Shiraishi’s intuition initially seemed divine. Though she said she had to be reserved with some of her moves, she mostly was able to block out any pain. “When you’re climbing, you’re so in the zone,” Shiraishi said. “But probably not a good idea.” During the semifinals, she registered the only perfect round in the women’s competition. However, the route setters created diabolical gaps in the first and last problems of the championship round that would require using the power she lacked because of her injury to overcome absence of length (Shiraishi is 5 feet 1). Shiraishi said she also felt pressure from going last and that Puccio’s advantages in experience and strength were intimidation factors.

“It was definitely nerve-wracking,” Shiraishi said.

Puccio said, “I think once you’ve won, it’s easier to win again. You know you can win again. You know what it takes to win. You know the mindset to win and the determination. But it’s also more stress—everyone’s after you and there’s nowhere to go but down. Once you’ve reached that, it’s also easier to lose it. There’s more pressure you put on yourself (and) from other people.”

The latest pressure point is the debut of sport climbing at the 2020 Summer Games. In the context of a career during which Puccio focused not only on bouldering, but on the outdoor version of it, a shot at Olympic competition seems a bit tangential. Medals will be offered only in an overall competition comprised of bouldering, lead (ascending a taller fixed course within a specific time), and speed (essentially, a sprint on a fixed, 15-meter route).

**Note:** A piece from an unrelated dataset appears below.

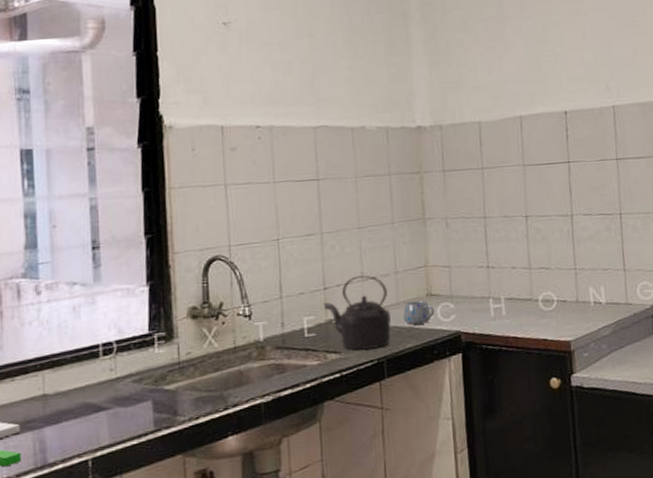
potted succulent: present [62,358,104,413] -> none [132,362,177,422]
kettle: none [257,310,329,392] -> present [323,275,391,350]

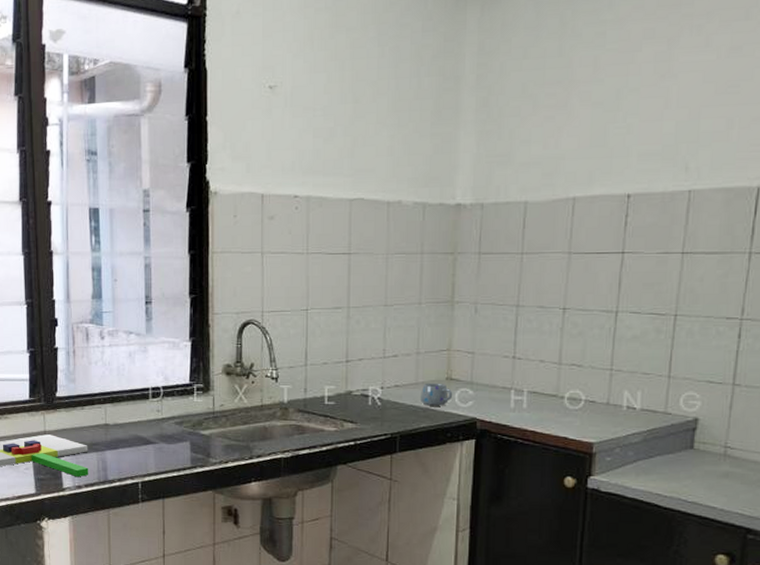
kettle: present [323,275,391,350] -> none [344,352,408,424]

Puccio says she’ll take aim at the Olympics, but isn’t yet sure what that means. She’s loathe to cut into her time outdoors for the indoor training many believe is necessary. The past two years, she’s spent about two weeks training in climbing gyms before nationals, and it’s obviously been a winning formula.

“It’s actually kind of freed my mind and helped me relax in competitions,” Puccio said. “No one thought that you could really do that before. They thought you had to climb inside to be good at competitions. Well, I guess I’m trying to break that mold, and I’m still winning, and I want to keep on doing that.

“I wish I was younger,” she added, “but you have what you have, and you can’t change it. You’re got to work with what you got.”